A young woman died after hitting her head on an overgrown tree when she stuck her head out a train window.
Bethan Roper, 28, suffered fatal injuries while on her way back from a shopping trip to the Bath Christmas Markets in December 2018.
A Rail Accident Investigation Branch (RAIB) report has now been published into Ms Roper's death probing the lead up to her head hitting a tree branch as she leaned out of the moving train.
She was hit by the branch about two-and-a-half minutes after the train departed from Bath Spa, when the train was travelling at around 75mph.
The charity worker, from Penarth, Wales, was pronounced dead after arriving at Bristol Temple Meads station following the accident.
Today the Rail Accident Investigation Branch (RAIB) published its findings into the devastating event, criticising GWR saying the rail company "had not provided adequate mitigation measures to protect against the risk" of passengers putting their heads out of windows on moving trains.
It said certain recommendations after a similar death in 2016 were not implemented at the time and that a lack of inspection of trees in the area were "possibly causal" to Ms Roper's death.
Ms Roper was travelling on a rail coach with a "droplight" window, which can be opened to allow passengers to reach through and open external door handles when the train stops at a station.
The RAIB report said: "Other than warning signs, there is nothing to prevent passengers from opening and leaning out of such windows when trains are away from stations and moving."
The report also said Ms Roper had been drinking.
It said: "The toxicology report concluded that the passenger's blood contained 142 milligrams of ethanol per 100 millilitres.
"This is nearly twice the UK legal driving limit of 80 milligrams in 100 millilitres of blood.
"It is generally recognised that this would cause a level of intoxication in the average social drinker which may affect their co-ordination and judgement.
"However, the actual effect on the passenger involved is unknown."
It is thought that Ms Roper had been visiting the Christmas market in leafy Bath with friends on December 1 before she boarded the train home at around 10pm.
The group then stayed near the doors as the carriage they were in was busy.
The report said: "The RAIB is satisfied that one of the group of friends opened the window and at least one other friend leant out of the window before the passenger who was injured did so.
"Witness evidence indicates that the passenger had her head out of the window for a few seconds before falling back into the vestibule having sustained a serious head injury."
In 2016 another passenger travelling on a GWR train died after hitting a a gantry while leaning out of a drop-window in south London.
The RAIB then issued recommendations to train operators including GWR.
The RAIB report into Ms Roper's death said: "GWR published that risk assessment in September 2017. However, it did not complete the actions relevant to its own operation of coaches with droplight windows (enhanced signage and staff briefings) before this accident.
"So, at the time of the accident, it was effectively operating on the basis of its pre-2017 understanding of the risks, which did not include the risk to people from leaning out of the windows of a moving train."
Between April 2014 and January 2019 GWR recorded 16 occurrences of passengers or staff injured leaning out of a droplight window.
In 11 of the cases foliage was attributed in the incident.

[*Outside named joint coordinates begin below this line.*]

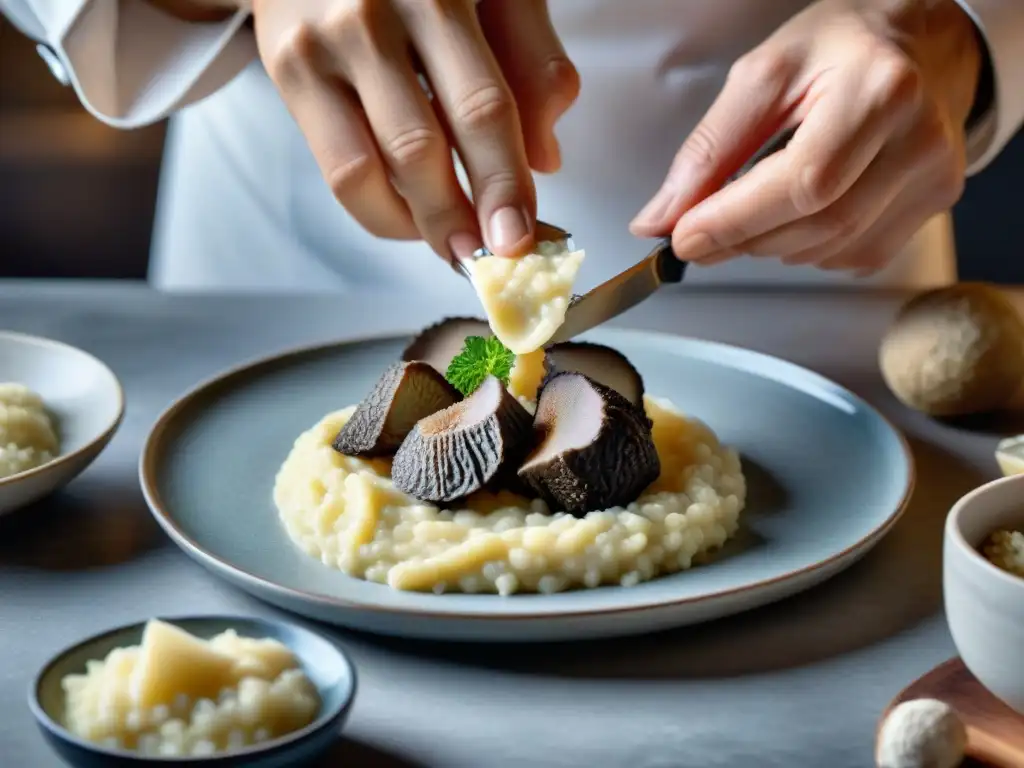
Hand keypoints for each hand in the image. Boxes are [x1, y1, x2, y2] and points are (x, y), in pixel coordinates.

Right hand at [252, 0, 578, 265]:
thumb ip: (531, 61)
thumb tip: (545, 158)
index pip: (482, 106)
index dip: (503, 183)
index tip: (519, 238)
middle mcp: (374, 14)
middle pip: (420, 147)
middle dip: (459, 219)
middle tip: (487, 258)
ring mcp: (323, 43)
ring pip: (368, 168)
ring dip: (416, 224)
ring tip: (452, 244)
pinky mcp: (287, 67)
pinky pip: (336, 165)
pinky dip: (379, 207)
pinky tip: (412, 213)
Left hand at [630, 0, 981, 275]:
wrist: (918, 41)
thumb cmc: (841, 47)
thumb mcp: (762, 74)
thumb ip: (709, 148)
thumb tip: (662, 217)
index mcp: (877, 89)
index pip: (802, 182)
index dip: (736, 220)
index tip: (683, 236)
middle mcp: (917, 137)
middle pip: (819, 224)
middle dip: (744, 239)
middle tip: (699, 234)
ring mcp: (932, 176)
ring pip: (833, 249)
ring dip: (772, 246)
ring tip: (747, 216)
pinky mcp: (933, 202)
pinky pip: (857, 254)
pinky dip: (810, 249)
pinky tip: (794, 219)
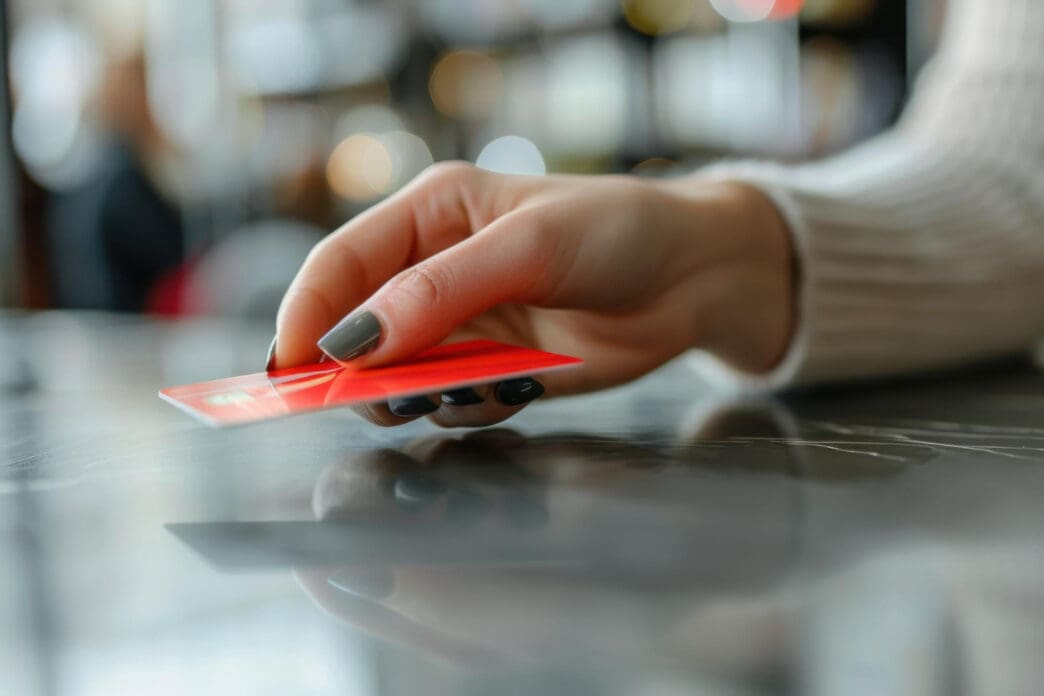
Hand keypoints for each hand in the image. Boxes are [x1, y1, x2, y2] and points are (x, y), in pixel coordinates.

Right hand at [273, 162, 793, 426]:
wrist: (695, 277)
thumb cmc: (618, 232)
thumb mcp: (529, 247)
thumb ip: (440, 292)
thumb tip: (356, 339)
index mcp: (431, 214)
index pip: (340, 264)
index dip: (307, 315)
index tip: (292, 371)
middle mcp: (436, 270)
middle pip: (360, 328)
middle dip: (359, 368)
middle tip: (381, 396)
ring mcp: (465, 325)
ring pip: (401, 375)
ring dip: (417, 394)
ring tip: (464, 387)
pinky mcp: (495, 369)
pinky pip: (452, 402)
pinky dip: (467, 408)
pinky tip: (513, 389)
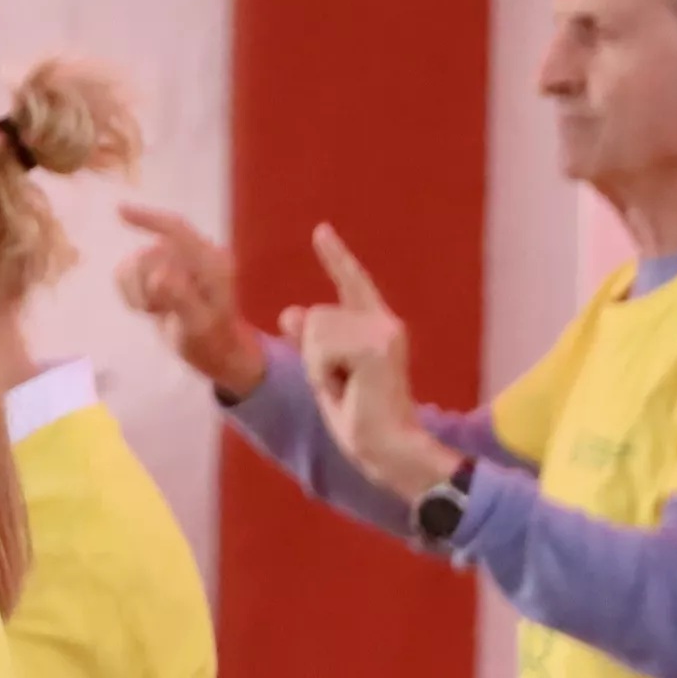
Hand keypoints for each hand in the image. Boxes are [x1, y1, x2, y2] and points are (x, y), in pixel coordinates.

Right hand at [111, 204, 268, 398]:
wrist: (217, 354)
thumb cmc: (214, 341)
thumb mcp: (199, 324)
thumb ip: (180, 299)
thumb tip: (156, 277)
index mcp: (210, 261)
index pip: (176, 230)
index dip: (149, 218)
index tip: (120, 211)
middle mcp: (192, 257)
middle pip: (148, 254)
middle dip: (142, 284)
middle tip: (153, 312)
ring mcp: (175, 266)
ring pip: (135, 264)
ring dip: (136, 291)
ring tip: (154, 312)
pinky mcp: (160, 277)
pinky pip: (129, 275)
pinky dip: (131, 294)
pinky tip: (148, 308)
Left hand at [283, 227, 461, 499]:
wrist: (387, 446)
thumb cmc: (360, 416)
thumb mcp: (326, 373)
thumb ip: (312, 342)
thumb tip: (290, 312)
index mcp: (376, 326)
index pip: (352, 282)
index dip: (335, 256)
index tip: (320, 230)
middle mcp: (384, 322)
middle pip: (315, 317)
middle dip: (314, 356)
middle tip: (343, 385)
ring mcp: (383, 332)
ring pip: (315, 331)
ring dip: (318, 367)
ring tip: (347, 388)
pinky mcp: (375, 347)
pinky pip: (320, 349)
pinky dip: (323, 375)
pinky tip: (349, 390)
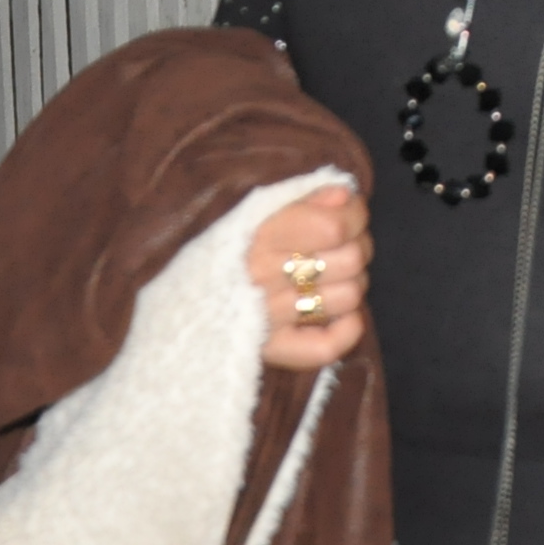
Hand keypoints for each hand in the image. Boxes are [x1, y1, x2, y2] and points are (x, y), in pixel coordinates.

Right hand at [241, 184, 370, 370]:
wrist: (186, 303)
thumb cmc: (233, 250)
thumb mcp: (260, 211)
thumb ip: (304, 198)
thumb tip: (343, 194)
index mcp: (259, 235)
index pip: (334, 226)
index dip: (354, 217)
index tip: (349, 215)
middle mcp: (262, 276)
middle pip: (351, 260)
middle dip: (357, 248)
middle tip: (342, 248)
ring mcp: (269, 317)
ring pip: (348, 297)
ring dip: (352, 285)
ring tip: (334, 279)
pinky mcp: (275, 350)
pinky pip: (329, 346)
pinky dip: (346, 330)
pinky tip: (336, 315)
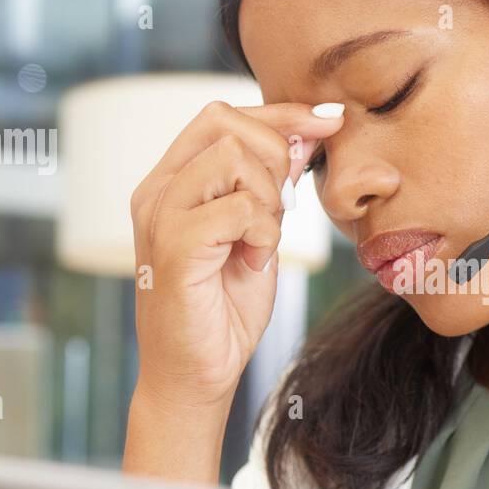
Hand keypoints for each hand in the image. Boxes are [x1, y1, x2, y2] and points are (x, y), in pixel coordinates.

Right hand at [128, 100, 344, 412]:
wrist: (198, 375)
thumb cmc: (224, 308)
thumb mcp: (259, 233)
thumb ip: (273, 184)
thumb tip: (307, 132)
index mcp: (171, 182)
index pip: (222, 115)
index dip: (281, 113)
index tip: (331, 122)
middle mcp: (157, 191)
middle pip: (226, 123)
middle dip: (275, 158)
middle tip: (278, 212)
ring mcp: (160, 216)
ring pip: (234, 160)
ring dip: (268, 201)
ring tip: (260, 243)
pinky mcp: (175, 248)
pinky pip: (239, 208)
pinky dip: (264, 233)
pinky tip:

The RAIB said: "Had GWR specifically identified the hazard of passengers leaning out of opening windows and included it in its risk management process prior to the fatal accident at Balham, it is possible that it would have implemented additional mitigation measures which might have prevented the passenger leaning out of the window on 1 December 2018."
The report said Network Rail had not carried out a tree inspection in the area since 2009.
It said: "Given that the tree had been visibly (to an expert) in poor health for around five years prior to the accident, it is possible that had a tree inspection been carried out and the incident tree considered for a specialist tree inspection in the five years prior to the accident it might have been identified as needing felling or pruning."
Investigators found the lack of inspection was "possibly causal" to the incident.
Before Ms Roper's death, GWR had started replacing some trains with newer versions.
Since Ms Roper's death, the report said GWR has improved signs near droplight windows, briefed staff, and train managers now make announcements about the danger of leaning out of open windows.
GWR said that from the end of December it will no longer operate the type of train Ms Roper was on.
A spokesman said: "Bethan Roper’s death in December last year was tragic incident, and our thoughts remain with her family and friends.
“There are some clear lessons for the wider railway industry, including GWR, to learn.
"At the time of the incident we were in the process of phasing out trains using droplight windows from our fleets, replacing them with modern, safer Intercity Express Trains with sealed windows.
“We have since introduced a number of measures to minimise the risks while those High Speed Trains were phased out, including enhanced door signage, strengthening announcements about the dangers of leaning out of windows, and re-briefing staff to continue to challenge unsafe behaviour.
“From the end of December we will no longer operate this type of train and are working to introduce automatic locks on windows on our Sleeper Service.”
Ms Roper's father Adrian has previously spoken about her passion for fighting injustice and how he and her family and friends plan to continue her legacy.